One major cause of the lacklustre performance of UK companies and UK productivity over the last 10 years has been the unwillingness of British management to focus on growth, innovation and exports: it's much easier to cut costs and do transactions to boost Earnings per Share and bonuses. Growing EpS and the Share Price is NOT and must not be the purpose of a Public company. Indeed there is a strong case for making the priveleges and responsibilities of a Public Company more explicit.
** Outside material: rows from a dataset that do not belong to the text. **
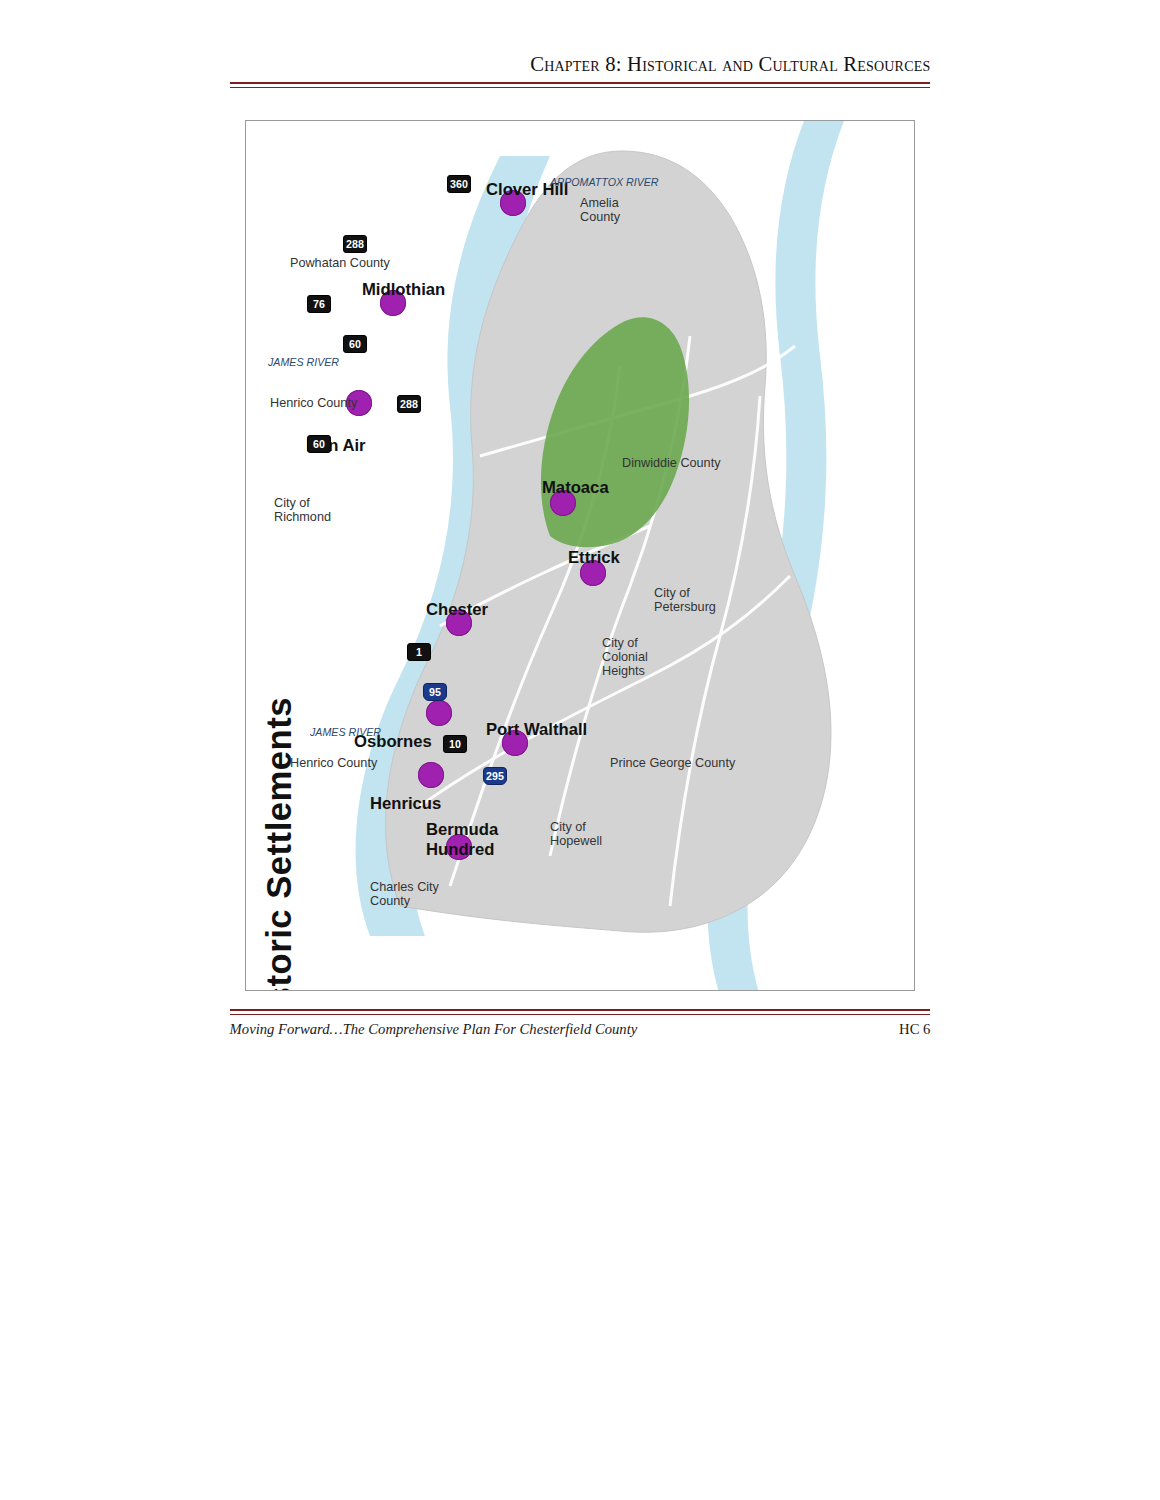Chapter 8: Historical and Cultural Resources
Historic Settlements
↗N
Bermuda
Hundred
Henricus
Port Walthall
Osbornes
Chester
Ettrick
Matoaca
Bon Air
Midlothian
Clover Hill
Charles City
County
City of
Hopewell
Prince George County
City of
Colonial
Heights
City of
Petersburg
Dinwiddie County
Amelia
County
Powhatan County
Henrico County
City of
Richmond
Henrico County
JAMES RIVER
JAMES RIVER
APPOMATTOX RIVER
295
95
10
1
60
288
60
76
288
360
Moving Forward…The Comprehensive Plan For Chesterfield County
HC 6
For example, and I offer this only as a thought starter, a new Companies Act might stipulate that:
The purpose of a Public Limited Company is to benefit society by supplying goods/services to customers, treating their customers, suppliers, employees and the communities in which they live and work responsibily and providing a fair return to their shareholders.
Naturally this responsibility can be discharged directly or through subsidiaries This is explicitly modelled to a significant extent on the famous Johnson and Johnson Credo which says their (fourth and) "final responsibility is to our stockholders."  This philosophy of putting the shareholders last has resulted in 10-year share price growth of 103% - well ahead of the S&P 500 (71%) or their rivals Merck (61%) or Pfizer (55%). Depressingly AstraZeneca and GSK have shown returns of 1% and -23% over that period. On a 20-year view JNJ is +421% vs 229% for the S&P, 221% for Pfizer 164% for AZ, 96% for Merck and 62% for GSK.

A corollary of this is that less than 25% of the remuneration of CEOs should be dependent on the returns achieved by shareholders. CEOs should be encouraged to grow their business and invest in R&D, skills, innovation and new markets, products and services.

The move by the PM to get workers on boards should be embraced by industry and not resisted. We don't want Union Representatives but there needs to be a genuine feeling that the Employee Directors are accountable to the Employees. Perhaps the NomCo should provide at least two canadiates for each vacancy and it should then be decided by a vote of the Employees.

Much to discuss and an exciting time to be debating these matters.